(MATERIAL FOR THE TASK)

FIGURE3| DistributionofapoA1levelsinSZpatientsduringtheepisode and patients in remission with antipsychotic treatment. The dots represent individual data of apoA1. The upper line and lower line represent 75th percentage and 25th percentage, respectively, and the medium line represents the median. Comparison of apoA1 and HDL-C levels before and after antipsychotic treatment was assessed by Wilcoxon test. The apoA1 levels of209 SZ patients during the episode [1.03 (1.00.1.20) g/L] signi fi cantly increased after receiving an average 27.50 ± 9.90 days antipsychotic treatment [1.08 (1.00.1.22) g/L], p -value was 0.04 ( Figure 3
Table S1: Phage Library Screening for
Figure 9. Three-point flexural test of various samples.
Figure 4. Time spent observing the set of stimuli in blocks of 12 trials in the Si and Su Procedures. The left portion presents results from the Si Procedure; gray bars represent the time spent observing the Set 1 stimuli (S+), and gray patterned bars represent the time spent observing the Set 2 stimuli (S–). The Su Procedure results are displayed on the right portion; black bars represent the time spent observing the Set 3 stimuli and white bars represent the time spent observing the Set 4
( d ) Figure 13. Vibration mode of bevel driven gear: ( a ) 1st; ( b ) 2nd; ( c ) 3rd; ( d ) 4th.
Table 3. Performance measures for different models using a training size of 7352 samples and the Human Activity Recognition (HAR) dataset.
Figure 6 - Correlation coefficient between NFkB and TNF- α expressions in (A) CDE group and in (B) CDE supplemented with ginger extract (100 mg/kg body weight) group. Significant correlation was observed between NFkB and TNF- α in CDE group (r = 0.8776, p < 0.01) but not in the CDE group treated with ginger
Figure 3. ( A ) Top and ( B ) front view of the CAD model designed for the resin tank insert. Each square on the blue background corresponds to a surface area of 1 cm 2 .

(End MATERIAL FOR THE TASK)

* **PROBLEM DETAILS**
Produce an exact copy of each line from the one holding "Table 3. Performance" through the last line of the records, both included, and nothing more.

* **SOLUTION FOR THIS EXERCISE**
Table 3. Performance measures for different models using a training size of 7352 samples and the Human Activity Recognition (HAR) dataset.
Figure 6 - Correlation coefficient between NFkB and TNF- α expressions in (A) CDE group and in (B) CDE supplemented with ginger extract (100 mg/kg body weight) group. Significant correlation was observed between NFkB and TNF- α in CDE group (r = 0.8776, p < 0.01) but not in the CDE group treated with ginger
Figure 3. ( A ) Top and ( B ) front view of the CAD model designed for the resin tank insert. Each square on the blue background corresponds to a surface area of 1 cm 2 .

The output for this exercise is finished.